By the 1950s synthetic forms of the vitamin were produced cheaply, allowing both therapeutic administration and prevention with food enrichment.

Abstract of Douglas J. Lanska “Historical aspects of the major neurological vitamin deficency disorders …” in Volume 95 of Handbook Clinical Neurology, Elsevier (2009), ScienceDirect portal.

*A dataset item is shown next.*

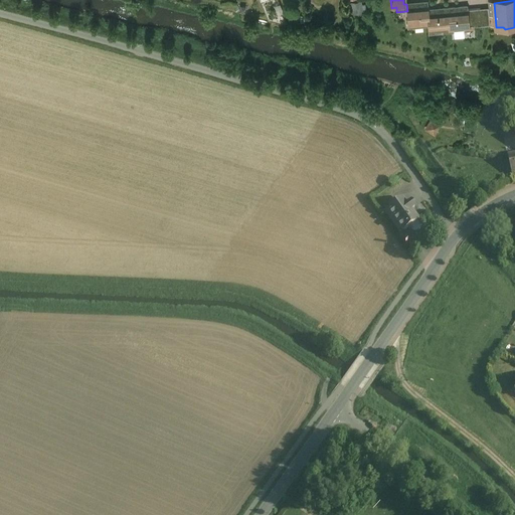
[(361,2),(352,4),(353,14),(362,13),(361,2)]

The use of polished rice was culturally and economically embedded – it was easier to cook and digest, and conserved the fuel needed to cook rice. This problem was not an exclusively pre-modern or Asian problem American and European scientists criticized the use of bleached white wheat flour to bake bread and other cereal products. The public policy response was to require that white flour be “enriched” with nutrients. The book also mentions studies demonstrating that agricultural products harvested in modern times contain less nutrients than the products harvested several decades earlier. The book does not refer to studies about the causes and consequences of this fact. One consequence is that vitamin products are marketed as necessary to supplement foods available to consumers in markets – and that supplements have become a huge industry

The idea of enrichming some processed food is embedded in public health policy, and supplements are embedded in culture. The book touches the issues with criticism of the scientific and industrial idea of “reducing” food to a mixture of ingredients, and with criticism of fad diets. Food science in the 19th century and the 20th century failed to addressed dangerous unknowns, and failed to warn against risky agricultural and food processing practices. Science is now not exploring the known unknowns, and public policy remains uninformed. This area can be developed further – although it was beyond the scope of Dr. Spector’s book.

The Diet Myth

  • suggests that food science, as discussed in the popular media, has been static,
  • suggests that individuals might eat more vegetables,
  • recommends diversity of diet and expressly and implcitly endorsies Michael Pollan’s advice to “Eat food. Not too much. Mostly plants” and much of what Michael Pollan wrote in his books In Defence of Food (2008) and The Omnivore’s Dilemma (2006), and
  • suggests avoiding consuming processed foods,

The Diet Myth does not refer to the NOVA food classification system suggested by Carlos Monteiro, with his team at the Center for Epidemiological Research in Nutrition and Health at the University of São Paulo, Brazil in the 2009 paper “Nutrition and health. The issue is not food, nor nutrients, so much as processing” in the journal Public Health Nutrition. The NOVA system classifies many foods as ultra-processed.